Ever since 1991, the release of the state papers has become an annual ritual for the Irish media. Prior to that, they had to look to state papers being released in Britain, or the US to get information on what was happening in this country.
For views on the early years of Irish independence, historians had to rely on the reports of American, British, and French diplomats based in Dublin.
The reports of Alfred Blanche, the French consul, were regarded as an invaluable historical source after their release in 1972, but that was largely because Irish state papers had not yet been opened to journalists or historians.
Prior to 1967, the British released their state papers under a 50-year rule. This was then changed to 30 years. In 1991 our government adopted a similar approach by releasing all papers from 1922 to 1960, and thereafter this country has released state papers after 30 years.
In 2013, the British decided to change their embargo to 20 years. They are phasing this in over a 10-year period. Each year between 2013 and 2022, they plan to release the papers for two years. Thus this year they are currently releasing the state papers for 1987 and 1988, which means that this country is already two years behind Britain.
Of course, just because Britain does something, does not mean we should follow suit, but in this case, the British perspective on vital events in this country will be released years in advance of our own perspective.
During the past year, many parallels were drawn between the 1966 golden jubilee of the Easter Rebellion and the centenary celebrations during the year ending today. In 1966, most of the younger people knew little about the events of 1916, because it was not taught in our schools over the decades.
When we think back to the events that occurred between 1966 and 1991, surely no rational individual would think that society was being served by the shroud of secrecy that covered government decisions in relation to Northern Ireland during the nascent years of the Troubles.
The state papers currently featuring in Irish newspapers, emphasise the importance of relations between Britain and Ireland in the aftermath of the 1985 Anglo-Irish Agreement. They show how the posturing and demagogic behaviour of Ian Paisley was facilitated by secrecy.

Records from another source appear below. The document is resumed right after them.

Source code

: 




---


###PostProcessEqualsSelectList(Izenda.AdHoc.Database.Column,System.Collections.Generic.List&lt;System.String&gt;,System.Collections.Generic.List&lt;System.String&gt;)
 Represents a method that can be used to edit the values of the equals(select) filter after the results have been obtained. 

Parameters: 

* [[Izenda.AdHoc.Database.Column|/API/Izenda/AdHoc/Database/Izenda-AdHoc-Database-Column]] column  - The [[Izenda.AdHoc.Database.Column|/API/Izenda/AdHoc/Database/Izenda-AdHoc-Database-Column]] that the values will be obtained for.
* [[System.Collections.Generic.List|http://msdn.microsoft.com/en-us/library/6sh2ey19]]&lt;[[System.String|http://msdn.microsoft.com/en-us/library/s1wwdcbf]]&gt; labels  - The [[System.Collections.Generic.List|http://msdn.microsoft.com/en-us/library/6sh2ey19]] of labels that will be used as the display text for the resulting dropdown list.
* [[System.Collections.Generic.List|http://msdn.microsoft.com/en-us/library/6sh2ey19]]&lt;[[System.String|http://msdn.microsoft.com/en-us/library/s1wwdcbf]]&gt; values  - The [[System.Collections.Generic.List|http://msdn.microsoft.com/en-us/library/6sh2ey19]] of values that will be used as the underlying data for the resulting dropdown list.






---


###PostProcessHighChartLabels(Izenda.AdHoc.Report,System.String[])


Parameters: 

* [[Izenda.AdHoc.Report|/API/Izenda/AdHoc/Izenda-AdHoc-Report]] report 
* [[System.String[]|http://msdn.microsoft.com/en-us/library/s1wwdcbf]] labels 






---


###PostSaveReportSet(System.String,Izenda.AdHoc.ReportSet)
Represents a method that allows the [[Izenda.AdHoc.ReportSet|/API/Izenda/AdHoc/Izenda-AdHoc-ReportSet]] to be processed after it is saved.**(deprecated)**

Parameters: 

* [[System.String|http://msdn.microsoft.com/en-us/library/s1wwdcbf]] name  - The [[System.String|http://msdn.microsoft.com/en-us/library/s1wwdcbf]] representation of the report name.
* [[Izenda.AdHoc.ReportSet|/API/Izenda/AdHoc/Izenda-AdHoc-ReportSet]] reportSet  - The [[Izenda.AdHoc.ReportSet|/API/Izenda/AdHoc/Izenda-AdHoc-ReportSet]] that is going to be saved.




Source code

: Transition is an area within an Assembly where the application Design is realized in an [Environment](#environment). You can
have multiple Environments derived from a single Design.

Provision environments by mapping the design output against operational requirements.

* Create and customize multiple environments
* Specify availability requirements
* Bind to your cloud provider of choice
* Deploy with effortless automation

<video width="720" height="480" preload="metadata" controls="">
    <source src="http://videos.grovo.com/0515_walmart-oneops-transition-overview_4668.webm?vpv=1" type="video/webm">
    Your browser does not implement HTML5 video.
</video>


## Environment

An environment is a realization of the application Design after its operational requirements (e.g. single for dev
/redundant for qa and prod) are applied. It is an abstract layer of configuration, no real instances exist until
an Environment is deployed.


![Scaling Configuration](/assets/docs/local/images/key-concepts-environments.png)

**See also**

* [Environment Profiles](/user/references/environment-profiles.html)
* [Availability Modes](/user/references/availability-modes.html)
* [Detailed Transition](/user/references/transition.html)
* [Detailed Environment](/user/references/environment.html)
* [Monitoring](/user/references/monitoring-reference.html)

An informed electorate is vital to democracy, and the details of past events which have helped to shape our present should be released as soon as possible.
In the next five years, the British will be releasing the documents relative to the Good Friday Agreement, whereas the corresponding documents in this country will not be due for release until 2028.
The Good-Friday Agreement is a crucial part of our history, and it will be an affront to Irish democracy if Irish historians have to rely on the British version of those events in order to get an inside look at what was happening.